For a while, I lived in Davis with another Iraqi woman, who had been wearing the hijab since 2002. When I told her that I had taken off my hijab when I came to the U.S., she was surprised and gave me the look. The look telling me that I had done something wrong. We discussed the issue many times; I felt guilty again and had second thoughts.
After some months, though, she moved to Massachusetts. One day, she called me, and we talked again about her hijab. This time she talked about the discomfort and sometimes even hostility that people seemed to feel when they met her and saw how she was dressed. “They try to hide it, but it’s obvious,” she said. She said that although real estate agents were positive over the phone, no one would rent her an apartment once they saw her in person. She explained that a woman from the student housing office had had the audacity to explain to her the way toilets are flushed, “As if my hijab was an anti-intelligence sign,” she said. “I spent two days crying.”
She called me again at the end of December and told me that she too had taken off the hijab. After the conversation ended, I felt a bit relieved; I had apparently made a wise decision and spared myself pain from the start.
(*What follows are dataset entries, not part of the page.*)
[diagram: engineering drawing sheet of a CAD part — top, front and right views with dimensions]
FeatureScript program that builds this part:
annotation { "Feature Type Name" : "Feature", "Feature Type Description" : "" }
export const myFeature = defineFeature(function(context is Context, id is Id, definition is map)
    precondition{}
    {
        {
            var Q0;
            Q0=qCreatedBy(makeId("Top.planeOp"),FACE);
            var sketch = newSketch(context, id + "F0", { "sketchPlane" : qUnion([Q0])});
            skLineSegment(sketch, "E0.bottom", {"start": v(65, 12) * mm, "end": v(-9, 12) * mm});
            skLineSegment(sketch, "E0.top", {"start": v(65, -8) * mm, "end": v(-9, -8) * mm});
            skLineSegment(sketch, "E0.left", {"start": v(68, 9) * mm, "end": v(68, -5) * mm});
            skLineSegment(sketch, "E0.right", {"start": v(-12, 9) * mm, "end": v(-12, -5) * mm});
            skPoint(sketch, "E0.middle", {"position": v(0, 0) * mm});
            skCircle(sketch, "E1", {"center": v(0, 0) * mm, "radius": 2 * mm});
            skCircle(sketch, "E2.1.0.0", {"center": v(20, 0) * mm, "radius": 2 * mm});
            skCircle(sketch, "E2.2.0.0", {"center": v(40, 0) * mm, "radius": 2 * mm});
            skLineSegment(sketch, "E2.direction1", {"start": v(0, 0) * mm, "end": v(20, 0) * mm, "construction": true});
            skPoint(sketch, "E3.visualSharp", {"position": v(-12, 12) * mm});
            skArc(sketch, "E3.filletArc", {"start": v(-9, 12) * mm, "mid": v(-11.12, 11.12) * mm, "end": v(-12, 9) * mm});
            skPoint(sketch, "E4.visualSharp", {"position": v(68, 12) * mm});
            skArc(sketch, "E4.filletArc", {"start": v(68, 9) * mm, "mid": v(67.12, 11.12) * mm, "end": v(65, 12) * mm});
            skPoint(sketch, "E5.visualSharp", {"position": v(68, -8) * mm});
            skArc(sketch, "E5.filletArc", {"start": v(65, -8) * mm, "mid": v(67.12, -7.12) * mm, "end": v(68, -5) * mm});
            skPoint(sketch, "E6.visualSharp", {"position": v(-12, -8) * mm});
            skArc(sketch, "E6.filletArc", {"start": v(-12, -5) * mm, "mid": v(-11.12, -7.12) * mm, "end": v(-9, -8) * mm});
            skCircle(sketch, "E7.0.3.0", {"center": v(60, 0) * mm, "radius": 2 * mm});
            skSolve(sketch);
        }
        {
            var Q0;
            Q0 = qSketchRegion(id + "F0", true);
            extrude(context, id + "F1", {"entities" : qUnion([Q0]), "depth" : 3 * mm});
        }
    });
At the same time, I was disappointed. We shouldn’t have to hide the fact that we’re Muslims in order to be treated like everyone else. In some ways, it’s as bad to feel pressure to take off the hijab in the United States as it is to be pressured to keep it on in Baghdad. It’s sad that people here do not always accept you for who you are.
For myself, I’m comfortable with my decision. But even today, I sometimes take my hijab out of the closet and place it over my head. It feels strange, not unlike the feeling I had when I was preparing to stop wearing it.
At the same time, when I put it on, I feel at home, as if I wasn’t far away. It makes me miss the days when I used to match the color of my hijab with my clothes. The hijab was a part of my identity, a part of who I was, and those memories can’t be erased.
Zainab Mineeia worked as a translator and reporter for The Times in Iraq in 2005 and 2006. She is now a graduate student at the Missouri School of Journalism.